> [Task brief]:
Check every line of the entries below for the word "yapmaya", and copy the ones that have it.

Content starts

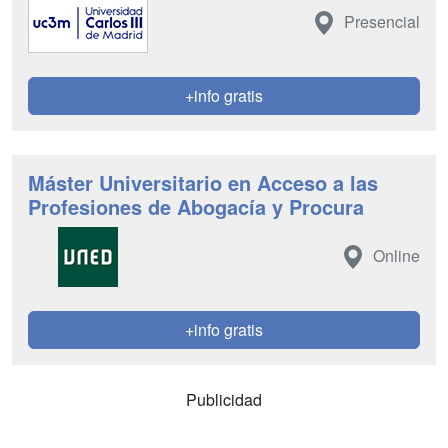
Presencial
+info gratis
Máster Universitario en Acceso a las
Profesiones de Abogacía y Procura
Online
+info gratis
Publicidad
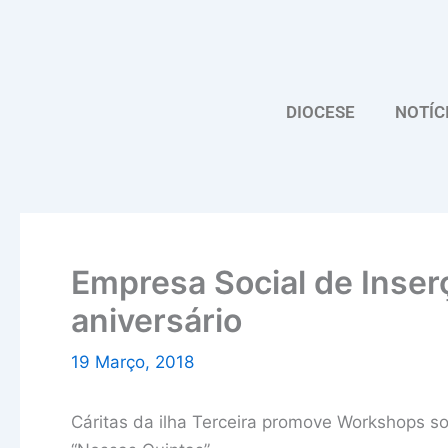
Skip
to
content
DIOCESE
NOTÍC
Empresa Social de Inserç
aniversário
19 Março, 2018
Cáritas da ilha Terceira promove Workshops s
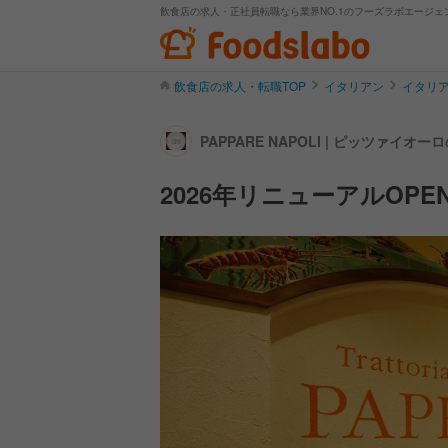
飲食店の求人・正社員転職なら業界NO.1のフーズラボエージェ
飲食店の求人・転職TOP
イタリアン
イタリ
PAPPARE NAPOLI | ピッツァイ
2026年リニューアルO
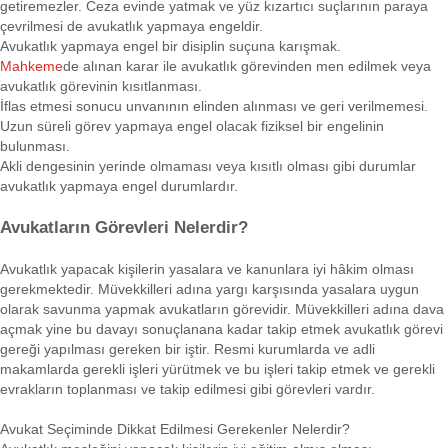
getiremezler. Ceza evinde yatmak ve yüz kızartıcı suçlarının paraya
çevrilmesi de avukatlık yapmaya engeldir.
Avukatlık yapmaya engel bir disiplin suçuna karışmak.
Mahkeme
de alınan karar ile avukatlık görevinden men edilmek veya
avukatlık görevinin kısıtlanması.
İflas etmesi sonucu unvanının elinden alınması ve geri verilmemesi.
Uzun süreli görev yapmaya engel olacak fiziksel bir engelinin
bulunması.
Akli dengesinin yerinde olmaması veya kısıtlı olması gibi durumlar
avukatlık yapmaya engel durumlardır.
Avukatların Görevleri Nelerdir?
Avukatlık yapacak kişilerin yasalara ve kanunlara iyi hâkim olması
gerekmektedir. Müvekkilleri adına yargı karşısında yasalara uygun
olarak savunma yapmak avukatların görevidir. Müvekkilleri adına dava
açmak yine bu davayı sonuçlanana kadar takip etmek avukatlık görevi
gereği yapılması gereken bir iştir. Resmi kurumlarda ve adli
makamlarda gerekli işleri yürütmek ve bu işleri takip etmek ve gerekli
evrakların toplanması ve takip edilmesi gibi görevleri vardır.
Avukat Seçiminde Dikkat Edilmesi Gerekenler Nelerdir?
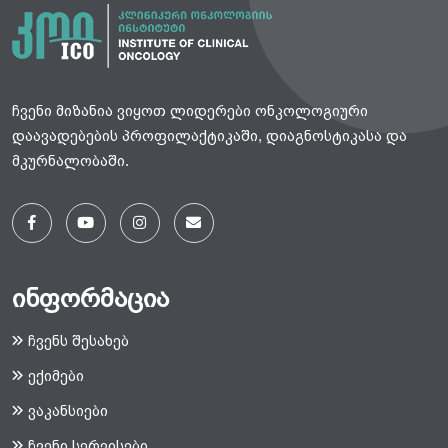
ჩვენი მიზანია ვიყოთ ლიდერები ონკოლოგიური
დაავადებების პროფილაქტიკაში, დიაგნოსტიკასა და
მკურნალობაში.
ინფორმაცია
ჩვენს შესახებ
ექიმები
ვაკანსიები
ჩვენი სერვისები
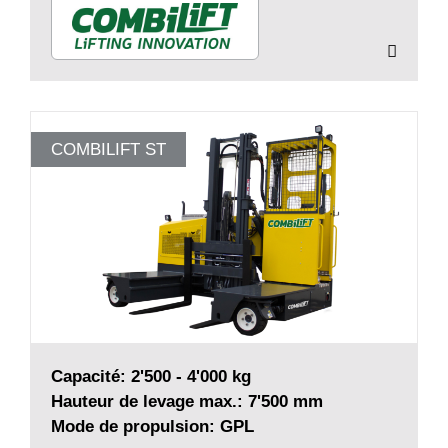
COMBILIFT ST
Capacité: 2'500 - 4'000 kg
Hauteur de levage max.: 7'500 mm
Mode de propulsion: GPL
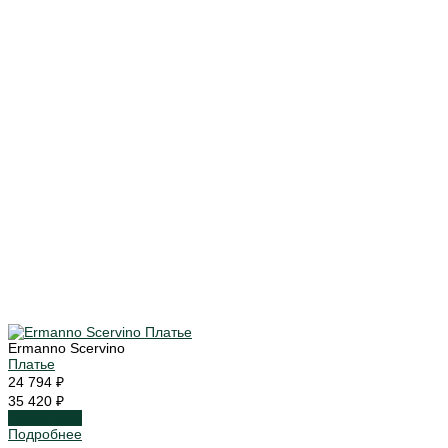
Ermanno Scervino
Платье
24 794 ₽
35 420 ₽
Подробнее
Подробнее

Content ends
Content starts

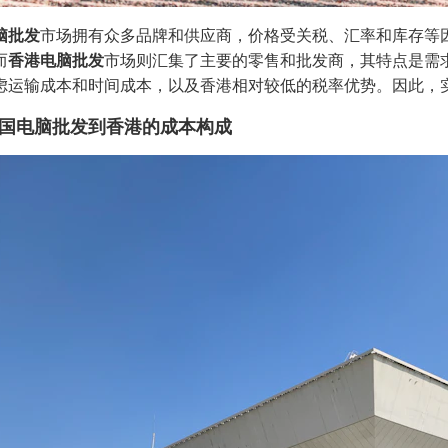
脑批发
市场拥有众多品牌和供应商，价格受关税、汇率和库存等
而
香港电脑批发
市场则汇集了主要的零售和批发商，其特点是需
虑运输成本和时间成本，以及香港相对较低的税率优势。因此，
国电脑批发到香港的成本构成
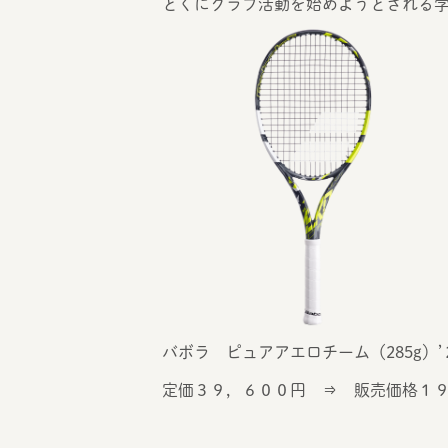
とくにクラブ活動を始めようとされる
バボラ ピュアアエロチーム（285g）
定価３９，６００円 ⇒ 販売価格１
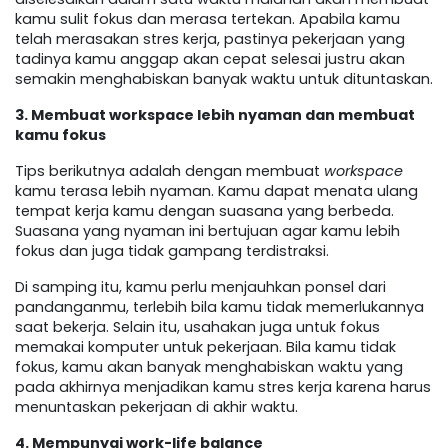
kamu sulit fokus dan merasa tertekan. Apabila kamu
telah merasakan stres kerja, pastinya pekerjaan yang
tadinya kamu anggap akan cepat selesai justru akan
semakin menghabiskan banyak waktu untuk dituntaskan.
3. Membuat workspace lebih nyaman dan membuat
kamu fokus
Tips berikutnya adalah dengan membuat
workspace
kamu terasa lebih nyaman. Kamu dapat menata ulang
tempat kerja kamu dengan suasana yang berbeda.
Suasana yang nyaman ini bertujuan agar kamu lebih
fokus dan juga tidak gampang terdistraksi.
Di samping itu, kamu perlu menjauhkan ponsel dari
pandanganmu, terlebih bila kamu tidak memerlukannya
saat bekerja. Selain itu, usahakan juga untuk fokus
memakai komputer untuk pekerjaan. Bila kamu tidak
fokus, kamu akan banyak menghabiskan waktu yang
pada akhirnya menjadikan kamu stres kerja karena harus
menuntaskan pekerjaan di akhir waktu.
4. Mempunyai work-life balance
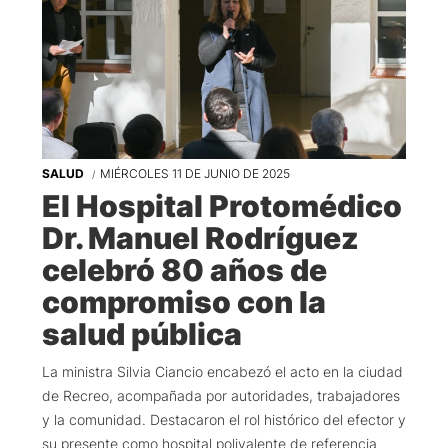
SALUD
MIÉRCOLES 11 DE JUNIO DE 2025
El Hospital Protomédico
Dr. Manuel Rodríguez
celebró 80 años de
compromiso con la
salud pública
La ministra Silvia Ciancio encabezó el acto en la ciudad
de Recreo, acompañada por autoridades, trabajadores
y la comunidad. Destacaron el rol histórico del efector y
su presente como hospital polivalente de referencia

Content ends
Content starts

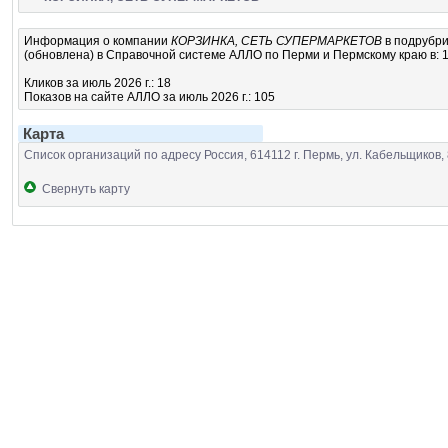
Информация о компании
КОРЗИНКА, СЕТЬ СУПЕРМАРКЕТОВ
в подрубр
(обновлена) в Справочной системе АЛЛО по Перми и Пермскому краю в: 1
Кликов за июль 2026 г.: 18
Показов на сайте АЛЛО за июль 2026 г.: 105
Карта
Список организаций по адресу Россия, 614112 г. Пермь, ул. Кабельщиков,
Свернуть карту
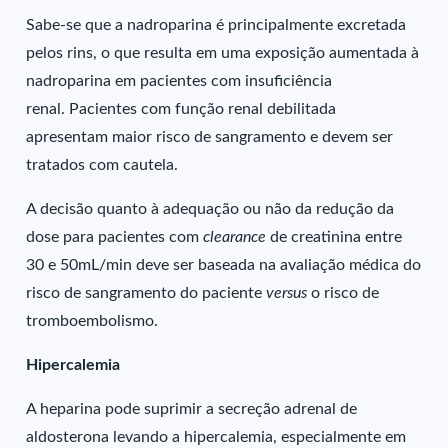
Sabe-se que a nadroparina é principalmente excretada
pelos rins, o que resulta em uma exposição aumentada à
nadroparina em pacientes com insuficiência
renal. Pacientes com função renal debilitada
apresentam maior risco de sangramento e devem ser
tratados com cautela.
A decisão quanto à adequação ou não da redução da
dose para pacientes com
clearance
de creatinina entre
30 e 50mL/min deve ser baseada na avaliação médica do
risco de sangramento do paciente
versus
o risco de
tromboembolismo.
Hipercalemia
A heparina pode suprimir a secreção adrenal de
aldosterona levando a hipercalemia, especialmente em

Content ends

> [Output below]:
çevrilmesi de avukatlık yapmaya engeldir.
Avukatlık yapmaya engel bir disiplin suçuna karışmak.
Uzun süreli görev yapmaya engel olacak fiziksel bir engelinin
avukatlık yapmaya engel durumlardır.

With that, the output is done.